Тощий Клайс понятливо замотал головой. Всё-таки не до конца им мозги вынесли в Граде Рабов…

— Вот и молодчина. Выполнять.

Жаль, мне фляжку не вернули. Пока догонял лесничих и Нэйша, пока огибали поместье — тошнота так и подтапливала своими волнами. Будто пережил морскую болтанку. Или собираюсь с разбега сигать в пропасть.

Может, просто слишком много мыслей о Гриз. Пока я продумывал всё это, насчёт мортаха, — вспоминал её уроки. Так что теперь кое-что от Гриз точно обосновалось внутри. И, кажется, печалилось. Или интересовалось — что я буду делать, когда все три проблемы окажутся решенными, а путь в «Ковчежец» для меня — закрытым.

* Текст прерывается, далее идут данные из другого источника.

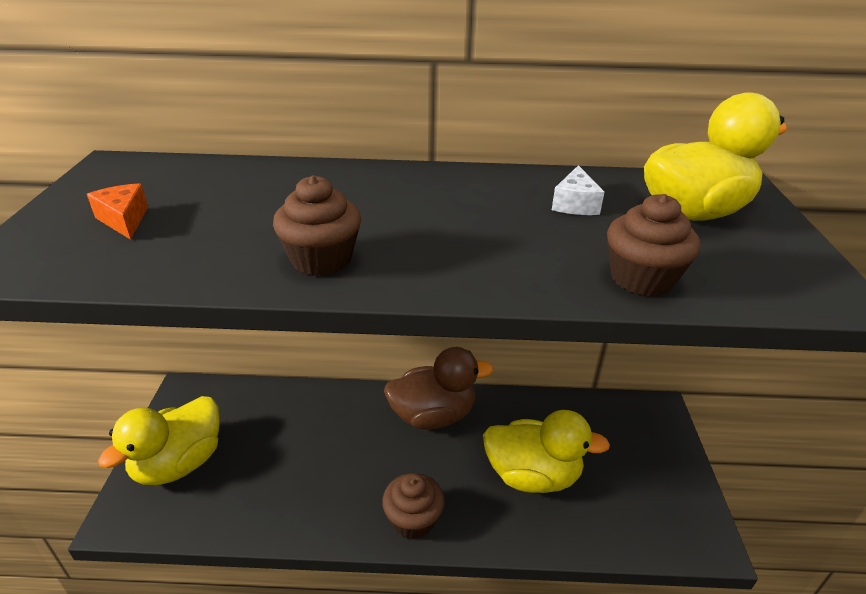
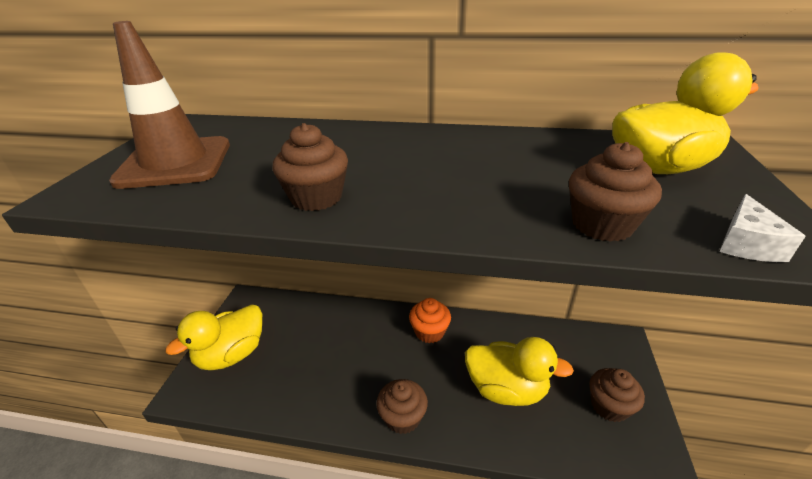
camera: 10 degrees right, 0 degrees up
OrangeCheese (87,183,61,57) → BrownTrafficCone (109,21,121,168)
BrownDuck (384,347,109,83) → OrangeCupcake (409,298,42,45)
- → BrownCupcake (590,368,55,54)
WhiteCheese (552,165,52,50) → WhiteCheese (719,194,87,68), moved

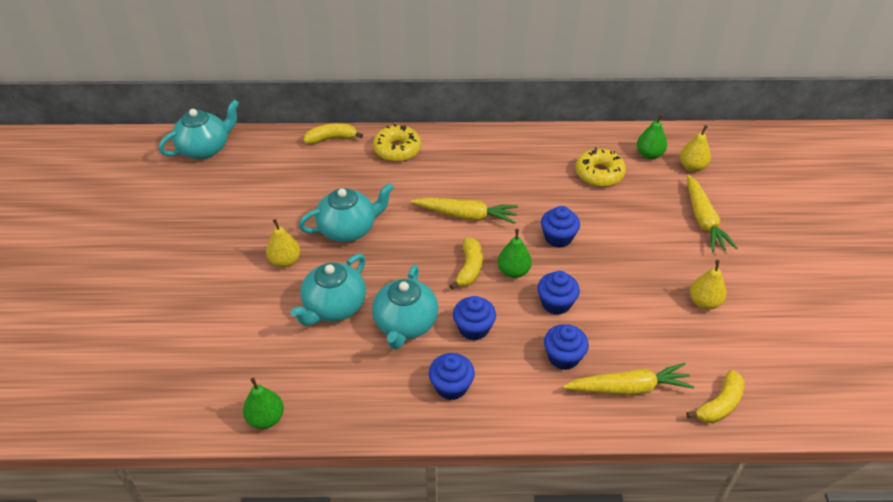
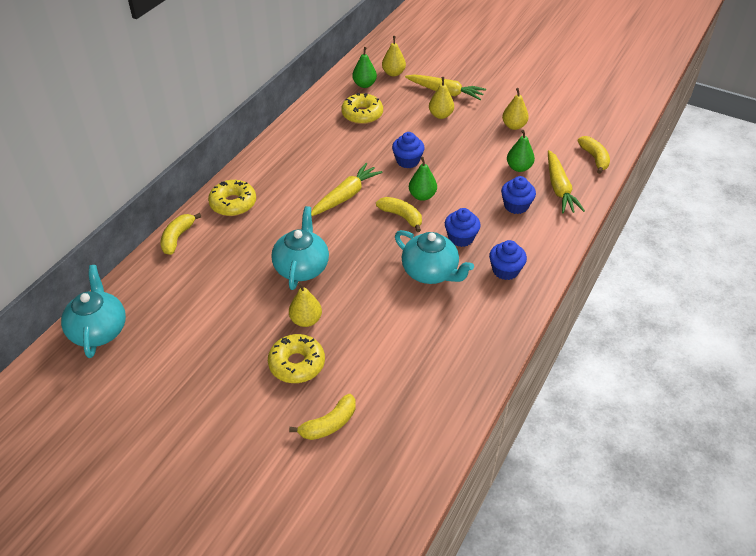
camera: 60 degrees left, 0 degrees up
- → YellowDonut (268,334,57,49)
- → YellowBanana (289,394,67,46)
- → YellowPear (429,77,25,42)
GreenPear (243,378,41,51) → GreenPear (507,130,28,42), moved
YellowCarrot (563,363,132,32) → YellowCarrot (548,150,37,63), 150 degrees clockwise
TurquoiseTeapot (290,254,76,72) → -
BlueCupcake (537,271,43,44) → -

«Не думала же ты, что я останусь, — спорил я и всё никак не мог поймать в прицел светлый затылок впереди. — Вот этот отморозок кое в чём был прав: непонятно, почему я не ушёл раньше. Мне такое же место в питомнике, как ему. Что я, спрашивается, буду делать, а? Ловить кинжалы в пузо, поедаться тхиорами, сжигаться чокнутыми геральдионами? Пытаться кого-то спасать, как это делаешь ты — хотя у меня это вообще внутри не прописано?»

И хватит смотреть этой своей укоризненной зеленью из моих периодических галлюцинаций. У меня два отменных выхода. Сигануть с этого корабля на роскошное судно Шеннета. Или самому выбрать, чем заниматься. И оба выбора — привычнее, проще, вот только это… опять…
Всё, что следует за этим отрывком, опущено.